Unmanned aerial vehicles must achieve precise flight maneuvers despite disturbances, parametric uncertainties, modeling inaccuracies, and limitations in onboard sensor information. This paper presents a robust adaptive control for trajectory tracking under nonlinear disturbances. Firstly, parametric and modeling uncertainties are addressed using model reference adaptive control principles to ensure that the dynamics of the aerial vehicle closely follow a reference model. To address the effects of disturbances, a modified nonlinear disturbance observer is designed based on estimated state variables. This observer effectively attenuates constant, nonlinear disturbances with variable frequency and magnitude, and noises. In the next step, a two-stage sliding mode control strategy is introduced, incorporating adaptive laws and a commanded-filter to compute numerical derivatives of the state variables required for control design.
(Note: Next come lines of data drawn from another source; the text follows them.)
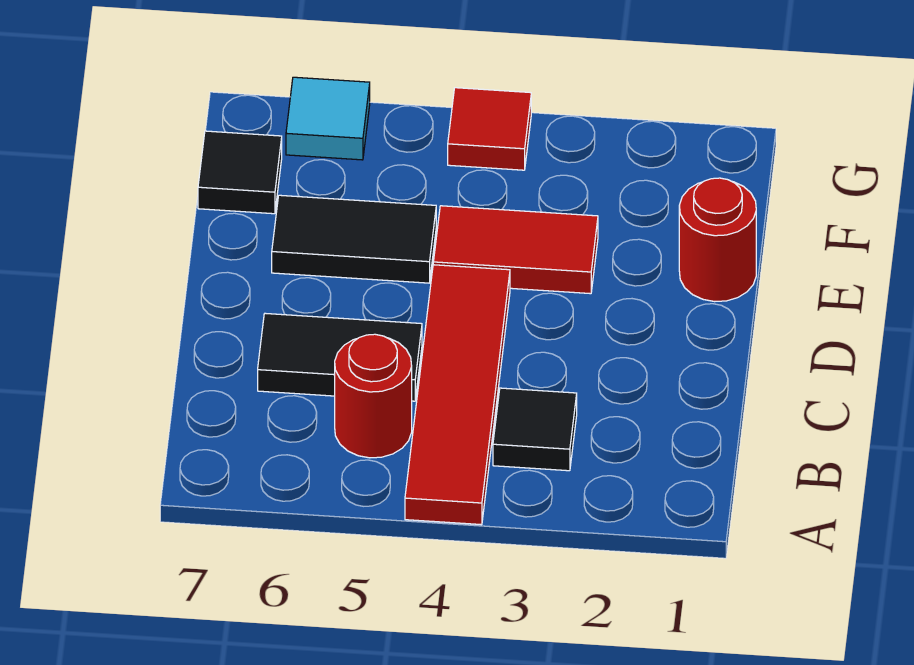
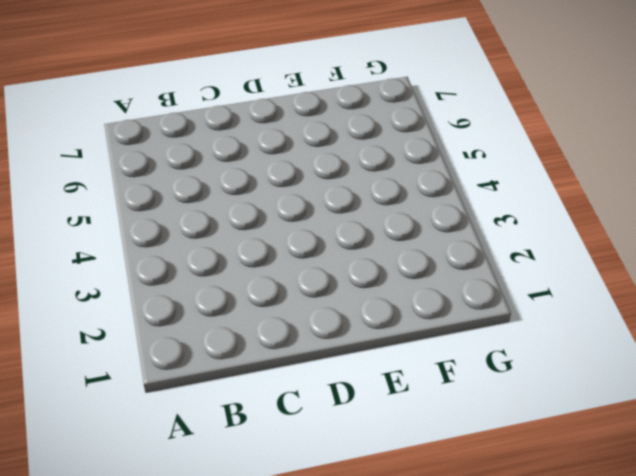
none -> red tile A4:D4 level 1
none -> black tile B3 level 1

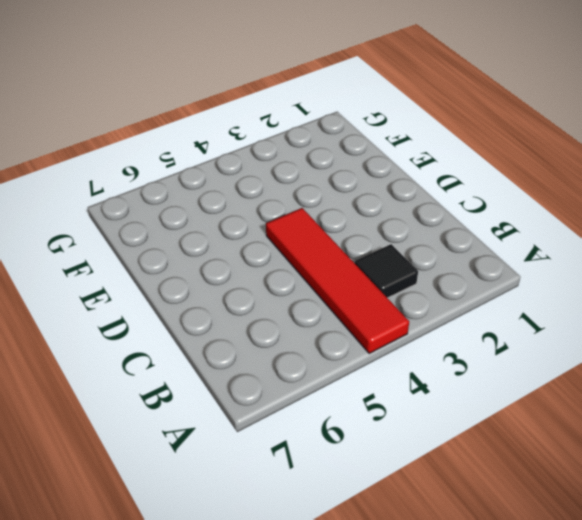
none -> red round brick B5 level 1
none -> black tile C5:C6 level 1

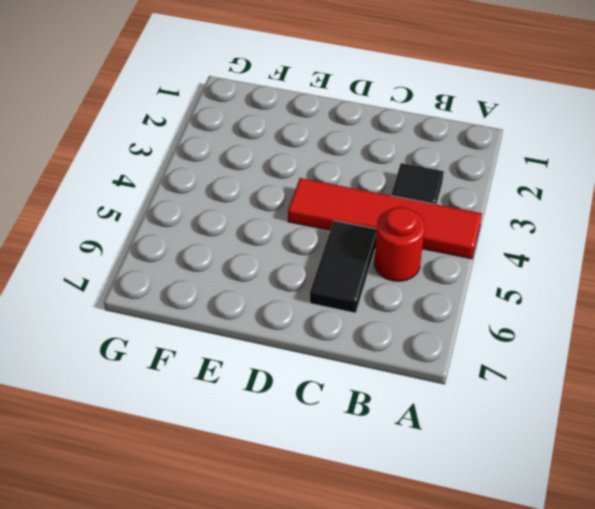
none -> red round brick E1 level 1
none -> red tile E3:E4 level 1

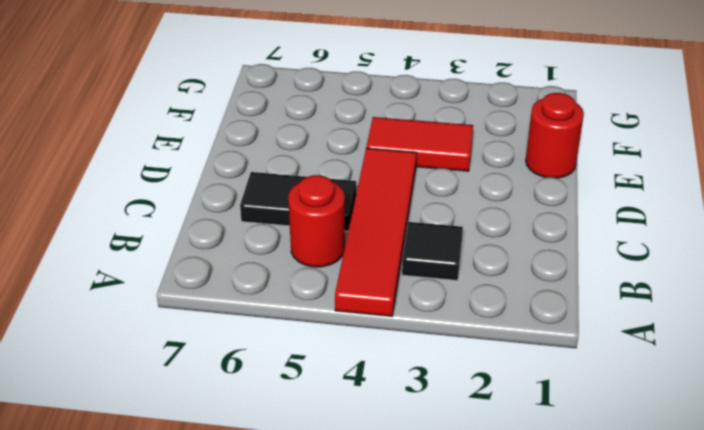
none -> black tile E5:E6 level 1
none -> black tile F7 level 1

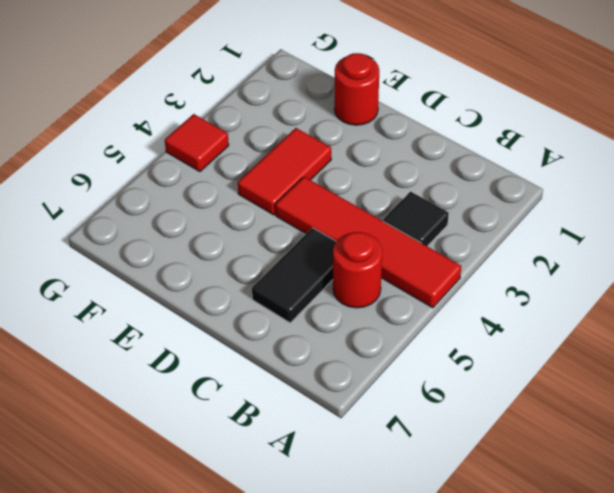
none -> black tile E5:E6 level 1
none -> black tile F7 level 1

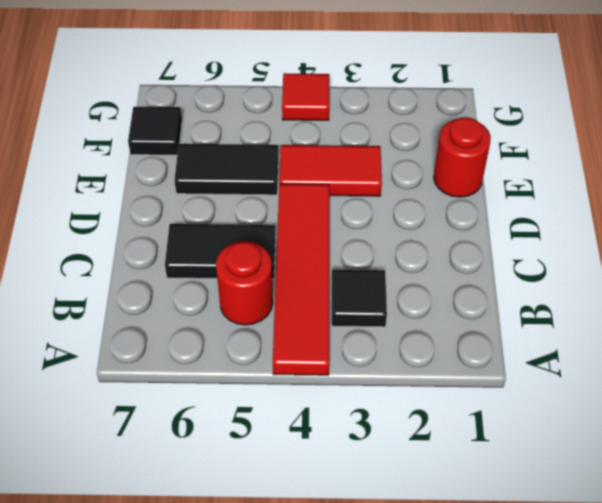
none -> cyan tile G6 level 1

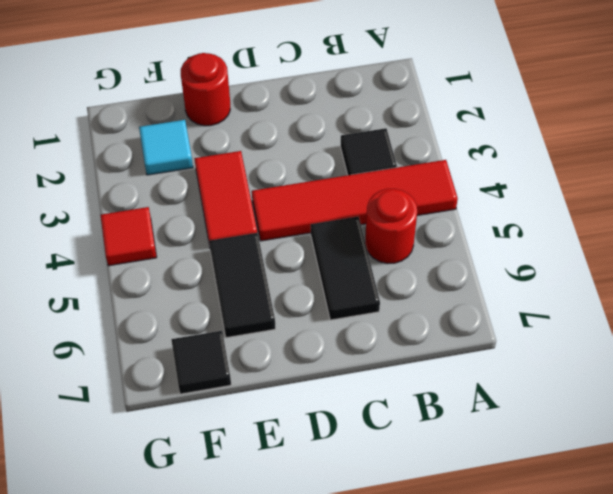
cyan tile F2 level 1 -> cyan tile G6 level 1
An error compensator is integrated into the framework to reduce numerical and computational delays. To address sensor inaccuracies and potential failures, a high-gain observer-based state estimation technique is employed, utilizing the separation principle to incorporate estimated state variables into the control design. Finally, Lyapunov-based stability analysis demonstrates that the system is uniformly ultimately bounded. Numerical simulations on a DJI F450 quadrotor validate the approach’s effectiveness in achieving robust trajectory tracking under disturbances.